The perception that jobs that should have come to locals have been taken away by 'outsiders' has been one of the main grouses of people who were fighting for a separate Telangana state. They believe as on today at least 1.5 lakh locals have been denied jobs that have been taken away by 'outsiders'.
After GO 610, the Girlani Committee had in 2005 specified criterion on the basis of local and non-local would be defined.
Government employees from outside Telangana but living here have been worried about being asked to go back once the state is divided. KCR's statement sharpens the 'us versus them' perception, putting people of the two regions in adversarial positions.
Devi Prasad of the Telangana Non-Gazetted Officers Association says they are not demanding that non-locals must be sent back. "Our fight was against the government for a separate state. The fight is not between us as people," he says.
The decision on Telangana has triggered protests in the two other regions of the state - collectively known as Seemandhra - where people favour a united Andhra Pradesh.
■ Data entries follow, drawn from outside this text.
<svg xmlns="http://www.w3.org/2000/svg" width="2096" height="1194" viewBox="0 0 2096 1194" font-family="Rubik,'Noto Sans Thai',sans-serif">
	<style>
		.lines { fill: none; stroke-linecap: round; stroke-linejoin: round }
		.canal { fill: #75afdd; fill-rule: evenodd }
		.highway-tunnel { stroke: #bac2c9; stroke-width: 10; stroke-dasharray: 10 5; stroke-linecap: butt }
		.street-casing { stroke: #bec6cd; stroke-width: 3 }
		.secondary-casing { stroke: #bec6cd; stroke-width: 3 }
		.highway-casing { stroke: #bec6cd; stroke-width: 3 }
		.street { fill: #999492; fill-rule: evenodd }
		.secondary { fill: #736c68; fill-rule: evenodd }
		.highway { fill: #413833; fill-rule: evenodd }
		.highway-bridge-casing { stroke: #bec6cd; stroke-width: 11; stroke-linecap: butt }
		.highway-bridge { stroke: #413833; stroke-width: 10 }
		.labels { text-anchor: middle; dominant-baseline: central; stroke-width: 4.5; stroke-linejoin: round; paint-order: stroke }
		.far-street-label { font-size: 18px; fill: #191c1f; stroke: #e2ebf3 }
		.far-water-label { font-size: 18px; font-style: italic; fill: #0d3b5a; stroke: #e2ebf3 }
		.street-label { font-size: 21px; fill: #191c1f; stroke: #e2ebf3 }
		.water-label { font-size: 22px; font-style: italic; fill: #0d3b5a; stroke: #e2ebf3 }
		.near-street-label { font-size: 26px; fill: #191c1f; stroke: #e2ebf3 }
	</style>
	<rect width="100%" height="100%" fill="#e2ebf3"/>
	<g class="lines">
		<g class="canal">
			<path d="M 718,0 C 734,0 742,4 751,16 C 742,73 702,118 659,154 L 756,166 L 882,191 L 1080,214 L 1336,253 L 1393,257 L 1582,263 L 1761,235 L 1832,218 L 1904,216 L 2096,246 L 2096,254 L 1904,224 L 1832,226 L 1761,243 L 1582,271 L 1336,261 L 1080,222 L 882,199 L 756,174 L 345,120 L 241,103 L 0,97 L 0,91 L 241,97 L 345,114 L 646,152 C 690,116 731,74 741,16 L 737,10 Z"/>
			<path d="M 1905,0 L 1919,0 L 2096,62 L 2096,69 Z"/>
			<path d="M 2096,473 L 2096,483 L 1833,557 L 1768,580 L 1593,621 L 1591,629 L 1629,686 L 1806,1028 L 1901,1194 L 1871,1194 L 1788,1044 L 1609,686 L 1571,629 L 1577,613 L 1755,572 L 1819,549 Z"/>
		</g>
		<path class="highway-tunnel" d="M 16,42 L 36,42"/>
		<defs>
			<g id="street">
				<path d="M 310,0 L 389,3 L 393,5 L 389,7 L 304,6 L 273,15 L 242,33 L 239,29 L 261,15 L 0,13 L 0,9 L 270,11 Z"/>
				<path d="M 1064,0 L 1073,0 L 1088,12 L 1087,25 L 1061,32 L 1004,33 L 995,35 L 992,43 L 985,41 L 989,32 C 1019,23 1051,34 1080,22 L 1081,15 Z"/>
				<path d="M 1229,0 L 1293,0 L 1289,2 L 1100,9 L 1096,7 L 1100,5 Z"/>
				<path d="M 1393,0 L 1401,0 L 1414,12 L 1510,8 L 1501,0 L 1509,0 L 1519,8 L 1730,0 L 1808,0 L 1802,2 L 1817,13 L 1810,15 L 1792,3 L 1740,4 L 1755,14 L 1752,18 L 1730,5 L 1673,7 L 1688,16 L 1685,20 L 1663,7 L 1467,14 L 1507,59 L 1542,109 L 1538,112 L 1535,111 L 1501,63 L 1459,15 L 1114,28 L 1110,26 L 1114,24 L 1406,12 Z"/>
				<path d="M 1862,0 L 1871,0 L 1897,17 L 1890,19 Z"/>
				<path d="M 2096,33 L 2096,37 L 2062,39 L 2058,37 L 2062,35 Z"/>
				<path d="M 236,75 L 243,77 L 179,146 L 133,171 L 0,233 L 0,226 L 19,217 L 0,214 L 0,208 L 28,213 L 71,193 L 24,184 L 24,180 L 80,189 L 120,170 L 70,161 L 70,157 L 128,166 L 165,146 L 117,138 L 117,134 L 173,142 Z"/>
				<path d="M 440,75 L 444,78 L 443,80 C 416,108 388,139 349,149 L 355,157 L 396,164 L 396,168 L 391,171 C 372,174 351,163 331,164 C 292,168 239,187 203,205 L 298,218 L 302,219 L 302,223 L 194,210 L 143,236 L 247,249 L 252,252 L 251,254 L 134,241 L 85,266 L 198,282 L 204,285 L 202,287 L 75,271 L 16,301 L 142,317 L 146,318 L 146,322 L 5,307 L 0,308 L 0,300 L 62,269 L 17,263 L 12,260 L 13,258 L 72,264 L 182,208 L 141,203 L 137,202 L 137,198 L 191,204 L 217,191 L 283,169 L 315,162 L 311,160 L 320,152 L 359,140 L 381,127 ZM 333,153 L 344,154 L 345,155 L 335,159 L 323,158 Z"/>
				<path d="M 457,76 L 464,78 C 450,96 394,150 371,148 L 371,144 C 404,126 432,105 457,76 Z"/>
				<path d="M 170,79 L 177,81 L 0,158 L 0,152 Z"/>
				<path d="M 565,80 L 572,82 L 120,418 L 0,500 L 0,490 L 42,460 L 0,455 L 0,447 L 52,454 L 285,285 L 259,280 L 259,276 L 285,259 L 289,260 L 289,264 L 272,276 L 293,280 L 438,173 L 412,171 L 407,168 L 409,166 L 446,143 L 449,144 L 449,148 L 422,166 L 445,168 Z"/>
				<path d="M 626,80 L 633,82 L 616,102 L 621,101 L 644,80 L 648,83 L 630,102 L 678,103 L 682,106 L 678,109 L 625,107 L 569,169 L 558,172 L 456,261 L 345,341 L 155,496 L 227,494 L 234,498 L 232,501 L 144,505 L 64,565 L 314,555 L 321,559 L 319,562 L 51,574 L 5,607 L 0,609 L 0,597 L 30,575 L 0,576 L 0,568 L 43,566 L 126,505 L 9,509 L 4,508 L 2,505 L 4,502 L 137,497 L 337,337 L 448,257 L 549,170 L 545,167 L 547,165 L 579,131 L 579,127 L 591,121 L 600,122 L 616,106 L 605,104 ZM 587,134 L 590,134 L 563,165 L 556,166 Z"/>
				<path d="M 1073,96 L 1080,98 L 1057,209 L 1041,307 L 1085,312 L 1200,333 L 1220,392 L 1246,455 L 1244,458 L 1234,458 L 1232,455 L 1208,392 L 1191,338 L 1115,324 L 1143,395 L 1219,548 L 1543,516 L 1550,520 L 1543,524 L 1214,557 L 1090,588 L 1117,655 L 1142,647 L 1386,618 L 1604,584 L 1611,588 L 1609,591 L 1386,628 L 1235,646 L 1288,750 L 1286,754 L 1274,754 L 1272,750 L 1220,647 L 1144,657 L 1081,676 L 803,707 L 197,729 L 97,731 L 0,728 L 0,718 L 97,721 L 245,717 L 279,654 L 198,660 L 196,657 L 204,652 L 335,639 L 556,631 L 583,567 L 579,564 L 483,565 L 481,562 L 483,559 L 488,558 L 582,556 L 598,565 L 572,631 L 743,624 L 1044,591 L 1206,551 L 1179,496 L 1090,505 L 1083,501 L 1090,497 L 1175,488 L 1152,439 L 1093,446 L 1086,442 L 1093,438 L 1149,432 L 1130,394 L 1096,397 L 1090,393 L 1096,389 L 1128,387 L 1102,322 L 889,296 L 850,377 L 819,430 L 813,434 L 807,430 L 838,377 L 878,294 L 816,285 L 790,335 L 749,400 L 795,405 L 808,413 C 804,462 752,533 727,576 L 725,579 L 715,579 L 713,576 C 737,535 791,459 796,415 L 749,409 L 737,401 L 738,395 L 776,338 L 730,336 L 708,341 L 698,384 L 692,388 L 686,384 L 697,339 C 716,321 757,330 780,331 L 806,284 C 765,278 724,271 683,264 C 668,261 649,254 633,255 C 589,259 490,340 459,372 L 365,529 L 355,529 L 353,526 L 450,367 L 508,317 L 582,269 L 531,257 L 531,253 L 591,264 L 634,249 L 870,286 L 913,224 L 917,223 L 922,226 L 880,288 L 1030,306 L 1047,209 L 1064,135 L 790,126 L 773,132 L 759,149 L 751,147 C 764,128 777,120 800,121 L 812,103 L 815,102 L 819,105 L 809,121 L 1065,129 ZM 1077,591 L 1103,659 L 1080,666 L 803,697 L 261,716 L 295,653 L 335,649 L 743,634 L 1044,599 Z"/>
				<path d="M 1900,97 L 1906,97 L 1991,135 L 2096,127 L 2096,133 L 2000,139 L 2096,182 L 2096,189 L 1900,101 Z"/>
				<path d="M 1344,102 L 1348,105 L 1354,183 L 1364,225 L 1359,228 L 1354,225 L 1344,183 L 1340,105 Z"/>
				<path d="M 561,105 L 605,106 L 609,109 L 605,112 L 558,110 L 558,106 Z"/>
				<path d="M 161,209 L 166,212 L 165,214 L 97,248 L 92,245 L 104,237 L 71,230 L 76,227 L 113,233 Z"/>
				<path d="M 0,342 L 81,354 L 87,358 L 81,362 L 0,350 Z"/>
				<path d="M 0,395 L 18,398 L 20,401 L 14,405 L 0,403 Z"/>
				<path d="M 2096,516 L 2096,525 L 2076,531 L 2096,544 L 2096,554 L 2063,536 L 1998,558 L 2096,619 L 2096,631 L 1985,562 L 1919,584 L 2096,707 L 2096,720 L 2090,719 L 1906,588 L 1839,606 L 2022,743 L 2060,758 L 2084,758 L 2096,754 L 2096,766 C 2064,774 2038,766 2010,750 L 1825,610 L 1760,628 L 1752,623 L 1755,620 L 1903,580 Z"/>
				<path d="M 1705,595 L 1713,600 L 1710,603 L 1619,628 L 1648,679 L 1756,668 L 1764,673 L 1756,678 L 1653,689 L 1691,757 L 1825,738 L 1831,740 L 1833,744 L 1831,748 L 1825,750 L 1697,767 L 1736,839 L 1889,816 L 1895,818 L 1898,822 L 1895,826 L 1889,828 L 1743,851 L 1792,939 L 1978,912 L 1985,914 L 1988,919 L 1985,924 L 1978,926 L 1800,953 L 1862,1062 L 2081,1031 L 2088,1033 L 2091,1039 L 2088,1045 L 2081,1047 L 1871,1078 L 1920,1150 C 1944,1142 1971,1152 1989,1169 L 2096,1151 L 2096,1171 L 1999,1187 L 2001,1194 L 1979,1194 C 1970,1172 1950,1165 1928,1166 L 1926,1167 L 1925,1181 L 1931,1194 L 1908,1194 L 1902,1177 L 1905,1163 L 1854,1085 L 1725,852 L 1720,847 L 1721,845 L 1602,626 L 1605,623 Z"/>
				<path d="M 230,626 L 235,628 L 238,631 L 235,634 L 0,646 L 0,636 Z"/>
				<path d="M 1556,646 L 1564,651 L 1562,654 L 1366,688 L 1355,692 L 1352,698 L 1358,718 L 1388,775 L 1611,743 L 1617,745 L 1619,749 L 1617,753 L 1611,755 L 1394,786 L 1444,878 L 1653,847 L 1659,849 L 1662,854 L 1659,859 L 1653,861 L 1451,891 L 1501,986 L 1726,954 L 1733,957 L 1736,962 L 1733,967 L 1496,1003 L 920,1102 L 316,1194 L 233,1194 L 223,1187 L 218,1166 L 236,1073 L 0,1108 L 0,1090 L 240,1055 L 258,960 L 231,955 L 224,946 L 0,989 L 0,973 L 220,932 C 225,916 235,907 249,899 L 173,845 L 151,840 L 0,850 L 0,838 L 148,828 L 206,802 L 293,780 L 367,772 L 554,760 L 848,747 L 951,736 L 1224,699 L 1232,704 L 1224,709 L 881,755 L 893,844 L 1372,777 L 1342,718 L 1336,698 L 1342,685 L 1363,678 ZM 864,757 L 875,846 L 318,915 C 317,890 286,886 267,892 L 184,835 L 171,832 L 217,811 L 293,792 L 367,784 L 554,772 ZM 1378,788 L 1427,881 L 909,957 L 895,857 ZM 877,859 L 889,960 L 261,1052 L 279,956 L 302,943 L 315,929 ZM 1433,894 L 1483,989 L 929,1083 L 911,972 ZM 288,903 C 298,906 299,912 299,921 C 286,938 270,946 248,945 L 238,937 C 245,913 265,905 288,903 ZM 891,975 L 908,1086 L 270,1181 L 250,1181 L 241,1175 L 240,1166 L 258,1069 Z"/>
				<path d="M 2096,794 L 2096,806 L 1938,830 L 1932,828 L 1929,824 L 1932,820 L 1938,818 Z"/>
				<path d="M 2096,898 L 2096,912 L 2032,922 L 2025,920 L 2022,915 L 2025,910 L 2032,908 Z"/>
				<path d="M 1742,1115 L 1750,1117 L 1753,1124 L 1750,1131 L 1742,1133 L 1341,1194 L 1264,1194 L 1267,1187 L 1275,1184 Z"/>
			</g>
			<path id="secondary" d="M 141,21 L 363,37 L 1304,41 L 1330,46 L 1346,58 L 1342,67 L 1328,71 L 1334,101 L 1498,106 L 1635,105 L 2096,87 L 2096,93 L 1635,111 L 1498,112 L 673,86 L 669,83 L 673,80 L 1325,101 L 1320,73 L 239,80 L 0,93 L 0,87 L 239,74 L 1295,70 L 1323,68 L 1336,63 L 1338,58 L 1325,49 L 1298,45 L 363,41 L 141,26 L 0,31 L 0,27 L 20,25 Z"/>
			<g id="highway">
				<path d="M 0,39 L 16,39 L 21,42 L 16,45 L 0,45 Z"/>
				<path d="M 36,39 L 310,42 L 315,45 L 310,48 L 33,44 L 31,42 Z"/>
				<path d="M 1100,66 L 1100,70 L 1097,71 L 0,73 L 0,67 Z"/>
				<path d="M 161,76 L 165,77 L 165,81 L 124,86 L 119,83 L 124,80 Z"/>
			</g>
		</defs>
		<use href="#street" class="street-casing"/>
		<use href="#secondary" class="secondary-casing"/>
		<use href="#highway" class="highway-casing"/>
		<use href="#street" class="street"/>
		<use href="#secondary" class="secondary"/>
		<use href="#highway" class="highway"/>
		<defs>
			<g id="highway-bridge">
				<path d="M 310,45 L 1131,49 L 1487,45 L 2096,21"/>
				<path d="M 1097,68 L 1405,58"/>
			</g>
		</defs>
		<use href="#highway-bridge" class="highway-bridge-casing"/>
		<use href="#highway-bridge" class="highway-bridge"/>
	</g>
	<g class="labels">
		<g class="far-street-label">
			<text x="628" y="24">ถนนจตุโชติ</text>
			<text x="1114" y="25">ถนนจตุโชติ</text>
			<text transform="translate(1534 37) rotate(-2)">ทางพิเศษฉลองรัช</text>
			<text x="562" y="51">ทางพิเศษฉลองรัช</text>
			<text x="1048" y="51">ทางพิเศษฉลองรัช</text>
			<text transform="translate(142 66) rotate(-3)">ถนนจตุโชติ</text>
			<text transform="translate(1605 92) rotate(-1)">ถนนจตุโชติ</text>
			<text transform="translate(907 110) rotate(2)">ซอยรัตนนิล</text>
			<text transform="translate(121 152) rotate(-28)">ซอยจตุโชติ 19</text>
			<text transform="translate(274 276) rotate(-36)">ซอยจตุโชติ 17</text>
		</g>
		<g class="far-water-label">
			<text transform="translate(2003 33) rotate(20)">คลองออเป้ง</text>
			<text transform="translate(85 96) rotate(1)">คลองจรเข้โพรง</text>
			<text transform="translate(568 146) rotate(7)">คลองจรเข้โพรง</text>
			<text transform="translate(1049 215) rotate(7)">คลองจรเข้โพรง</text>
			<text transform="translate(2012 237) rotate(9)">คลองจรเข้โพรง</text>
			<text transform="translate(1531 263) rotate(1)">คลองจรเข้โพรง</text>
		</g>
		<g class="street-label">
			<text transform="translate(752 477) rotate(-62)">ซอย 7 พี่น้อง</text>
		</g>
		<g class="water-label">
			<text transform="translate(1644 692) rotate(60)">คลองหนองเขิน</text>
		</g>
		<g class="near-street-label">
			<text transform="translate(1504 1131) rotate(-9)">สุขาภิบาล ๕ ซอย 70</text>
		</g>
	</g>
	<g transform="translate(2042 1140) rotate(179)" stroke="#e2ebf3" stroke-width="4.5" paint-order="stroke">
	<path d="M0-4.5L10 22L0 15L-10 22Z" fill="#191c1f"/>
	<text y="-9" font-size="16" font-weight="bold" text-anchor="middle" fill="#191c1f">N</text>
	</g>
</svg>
They fear that a split will leave them with much less access to resources and opportunities.
Many people from these regions work and live in the capital city of Hyderabad, which, under the formula suggested by the Congress will be a common capital for ten years and then will be part of the new Telangana state, while the other state will have to look for its own capital city.
The raison de etre of Mr Rao's party was to ensure that a separate Telangana state be carved out of Andhra Pradesh. He has been the face of the Telangana movement in recent years; his hungerstrike in 2009 for the cause triggered a resurrection of the demand in the shape of violent protests and demonstrations that forced the Centre to promise a new state.
So while his party holds only 17 of the 119 Assembly seats from the Telangana region in the current Andhra Pradesh Assembly, KCR expects to be at the forefront of political activity and government formation when a new state is created.
The Congress has made overtures suggesting that he merge his party with it; a suggestion that KCR, since Monday's announcement, repeatedly pushed aside to be considered later.